Ce monde n’a pas changé
Il est possible que vous ne la connaissiez pas, la cantatrice de Papara. Elle ne figure pas dans notre discographie et la notoriété qui devrait la mettre au même diapason que des génies de l’art musical tels Mozart ou Beethoven a souffert de notre peu d’engouement pour les choses essentielles. Et, des tendances musicales se disputant entre un zouglou souvent furibond contre les femmes et un coupé-décalé en décalage avec la musique qui s’écoute, l’art zéléen n’intéressera que les esthètes.
Il sied sans doute que j’esquisse des occurrences de la diva de Papara, et de la grande dame je dirai : Zélé Koné, fille de chef, quitte le foyer conjugal pour rejoindre son village natal après onze maternités ayant donné onze enfants qui seront tous successivement fauchés par la mort avant d’atteindre l’âge de trois ans. Dans nos traditions, quand le sort s’acharne sur une personne avec la précision du tireur d’élite c’est qu’il y a malheur sous roche. Une femme à qui la maternité n’a fait que des clins d’œil en l’installant au banc des mères jugées incapables de faire germer la vie et de contribuer à perpétuer l’humanité est une femme-mal. Zélé arrive donc à Papara et commence à cultiver la terre en chantant la vie, sa vie. Ses douleurs, ses espérances dans le lyrisme d’une soprano maniant le chanter-parler de façon innée fera d’elle la cantatrice de Papara. Un hameau perché au sommet de la Côte d’Ivoire, dans la région de Tengrela et qui s’enorgueillit encore d’avoir eu sa Maria Callas. Et surtout d’avoir été l’hôte d’un génie né des tiraillements de l’existence et dont la gloire se joue encore sur les xylophones de l’art mandingue, par-delà la Côte d’Ivoire. Zélé rend l’âme au cours d’une nuit de tornade où sa case s’écroule sur le frêle corps qui avait durant une soixantaine d’années regardé la vie avec des yeux impavides. Elle a chanté le Bari, une musique vocale exécutée lors des funérailles. Mais elle chanta le Bari pendant des baptêmes, des mariages, bref, pendant des fêtes. Pour dire que la vie et la mort sont souvent face dans face. L’une se redoublant de l’autre, et l’autre se dédoublant de l’une…
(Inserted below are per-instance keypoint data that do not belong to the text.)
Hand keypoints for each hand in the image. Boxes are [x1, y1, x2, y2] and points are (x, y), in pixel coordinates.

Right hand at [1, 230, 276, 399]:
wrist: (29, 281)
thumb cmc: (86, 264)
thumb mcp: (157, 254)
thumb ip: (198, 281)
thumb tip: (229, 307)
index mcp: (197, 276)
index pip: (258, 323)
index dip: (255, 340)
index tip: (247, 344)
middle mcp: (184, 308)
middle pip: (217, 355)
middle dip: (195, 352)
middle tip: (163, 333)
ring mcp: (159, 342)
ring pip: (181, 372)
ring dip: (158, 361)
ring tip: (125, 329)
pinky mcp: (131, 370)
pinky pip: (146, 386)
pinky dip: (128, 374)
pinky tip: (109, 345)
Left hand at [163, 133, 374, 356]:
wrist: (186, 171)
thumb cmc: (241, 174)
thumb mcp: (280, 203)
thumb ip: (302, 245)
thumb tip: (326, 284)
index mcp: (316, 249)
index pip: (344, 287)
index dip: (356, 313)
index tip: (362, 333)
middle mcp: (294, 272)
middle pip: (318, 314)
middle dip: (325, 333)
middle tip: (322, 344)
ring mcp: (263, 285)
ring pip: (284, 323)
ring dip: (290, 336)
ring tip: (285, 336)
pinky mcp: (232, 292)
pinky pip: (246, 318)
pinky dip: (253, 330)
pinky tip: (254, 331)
Passez-moi ce long laïus et permettez que je me serve de la béquille Zélé pour redire avec elle que ce monde n’a pas changé. C’est nous qui avons changé ce monde. Pis, nous l’avons dénaturé.
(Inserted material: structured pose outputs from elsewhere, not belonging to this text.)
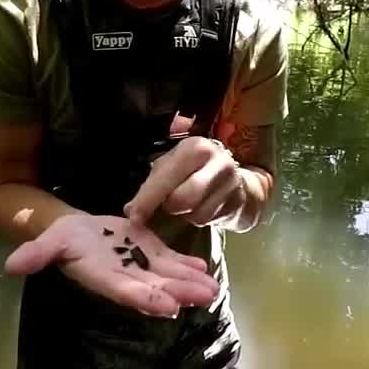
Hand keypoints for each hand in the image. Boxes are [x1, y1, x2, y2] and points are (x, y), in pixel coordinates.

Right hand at [2, 212, 219, 317]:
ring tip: (212, 287)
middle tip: (205, 297)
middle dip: (179, 293)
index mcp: (103, 278)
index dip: (146, 299)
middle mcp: (126, 278)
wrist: (75, 231)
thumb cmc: (61, 238)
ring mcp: (141, 267)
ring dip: (190, 283)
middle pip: (155, 288)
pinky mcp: (150, 254)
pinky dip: (187, 265)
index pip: (126, 292)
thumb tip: (9, 266)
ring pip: (168, 277)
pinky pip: (171, 262)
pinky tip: (204, 269)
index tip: (167, 306)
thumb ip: (35, 254)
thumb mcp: (48, 242)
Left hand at [123, 136, 245, 227]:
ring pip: (195, 214)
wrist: (238, 179)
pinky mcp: (237, 203)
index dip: (146, 199)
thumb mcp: (174, 164)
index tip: (133, 216)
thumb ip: (152, 183)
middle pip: (181, 199)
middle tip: (166, 204)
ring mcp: (230, 183)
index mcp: (194, 147)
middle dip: (168, 207)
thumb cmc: (196, 169)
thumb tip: (130, 209)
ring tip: (186, 203)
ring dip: (184, 214)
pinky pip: (207, 221)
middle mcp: (216, 162)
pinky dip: (197, 218)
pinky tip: (200, 207)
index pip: (166, 178)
Dans une vie pas si ancienne, j’avais été auprès d’un ami mien, un frère choisi, à l’hôpital psychiatrique de Bingerville, le « deuxième hôpital » comme on dit dans cette commune pour éviter de nommer les malades mentaux. J’ai vu dans cet établissement sanitaire des malades parler de leur vie ancienne avec lucidité et beaucoup d’humour. Mais le lendemain certains se retrouvaient mis en quarantaine pour violence. J’ai vu des adolescents pensionnaires de ce centre à cause de la drogue dure fournie par le ‘’tonton’’ du quartier au-dessus de tout soupçon. J’ai vu des femmes enceintes qui n’avaient pas supporté la trahison de leurs conjoints ; des hommes qui avaient fait faillite, des étudiants qui avaient trop étudié, etc. Oui, Zélé, ce monde n’a pas changé ! Nous y avons surtout mis ‘’trop’’. Trop de noirs desseins. Trop d’avidité. Trop d’anxiété. Trop de haine ou trop d’amour. Or ‘’trop’’ est un dragon. Un dragon qui dénature tout.